Last year’s Halloween spending set a new record, $9.1 billion. The estimated 175 million Americans who participate spending a per person average of about $87 — $16 of that on candy. Still, compared to other holidays, Halloween is seen as low cost and affordable fun. No presents.

Halloween also lends itself to a certain amount of sexualization, in a way that is harder to imagine for the other big holidays. Maybe Halloween is picking up some of the Mardi Gras, Shrove Tuesday, wildness that characterizes Mardi Gras in other, often more historically Catholic, cultures? In some of those Mardi Gras is a multi-day “all bets (and norms) are off” time.

There’s probably something to the observation that Halloween is “secular” — without prominent religious content or associations. That in contrast Thanksgiving, Christmas and Easter — certainly the last two.

But let’s take that a little deeper. Halloween does fit with our “spiritual but not religious” age.

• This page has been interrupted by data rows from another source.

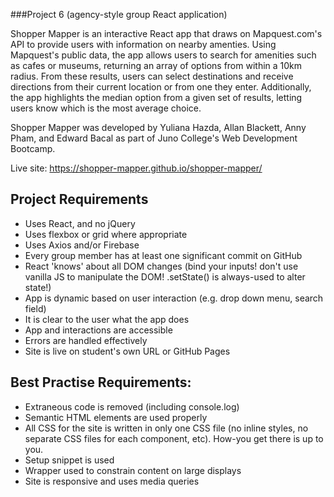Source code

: ###Project 6 (agency-style group React application)

Shopper Mapper is an interactive React app that draws on Mapquest.com's API to provide users with information on nearby amenties. Using Mapquest's public data, the app allows users to search for amenities such as cafes or museums, returning an array of options from within a 10km radius. From these results, users can select destinations and receive directions from their current location or from one they enter. Additionally, the app highlights the median option from a given set of results, letting users know which is the most average choice. 

Shopper Mapper was developed by Yuliana Hazda, Allan Blackett, Anny Pham, and Edward Bacal as part of Juno College's Web Development Bootcamp. 

Live site: https://shopper-mapper.github.io/shopper-mapper/

## Project Requirements

- Uses React, and no jQuery
- Uses flexbox or grid where appropriate
- Uses Axios and/or Firebase
- Every group member has at least one significant commit on GitHub
- React 'knows' about all DOM changes (bind your inputs! don't use vanilla JS to manipulate the DOM! .setState() is always-used to alter state!)
- App is dynamic based on user interaction (e.g. drop down menu, search field)
- It is clear to the user what the app does
- App and interactions are accessible
- Errors are handled effectively
- Site is live on student's own URL or GitHub Pages


## Best Practise Requirements:

- Extraneous code is removed (including console.log)
- Semantic HTML elements are used properly
- All CSS for the site is written in only one CSS file (no inline styles, no separate CSS files for each component, etc). How-you get there is up to you.
- Setup snippet is used
- Wrapper used to constrain content on large displays
- Site is responsive and uses media queries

Halloween deals in spirits, death, dark forces and magic — all “spiritual but not religious.” Or another way to put that might be to wonder if most mainstream religious groups and institutions tend to keep it “on the sunny side,” and neglect the truth and power of the darker side of life (and faith).

Halloween is not only not explicitly religious, it is also not particularly familial. With the exception of parents taking costumed tykes trick-or-treating, Halloween is a not a day when you are expected to gather with your extended family, as are Thanksgiving and Christmas. It lends itself more to non-familial and generational cohort events.

So it may that Halloween’s new popularity is another signal of weakening of both religious and familial bonds in our society.

I am enough of a Jungian to think that Halloween’s opportunity to engage the shadow (the dark and scary stuff about ourselves that we don’t normally like to acknowledge) is healthy — at least potentially. People get, if they chose, to act out fantasies and even become something or someone scary.

Of course, some would argue that all of my speculations miss the most obvious and important factor. To re-phrase a line of the Clinton advisor James Carville, “It’s about the candy, stupid.”

Or maybe that it’s just an excuse to have fun.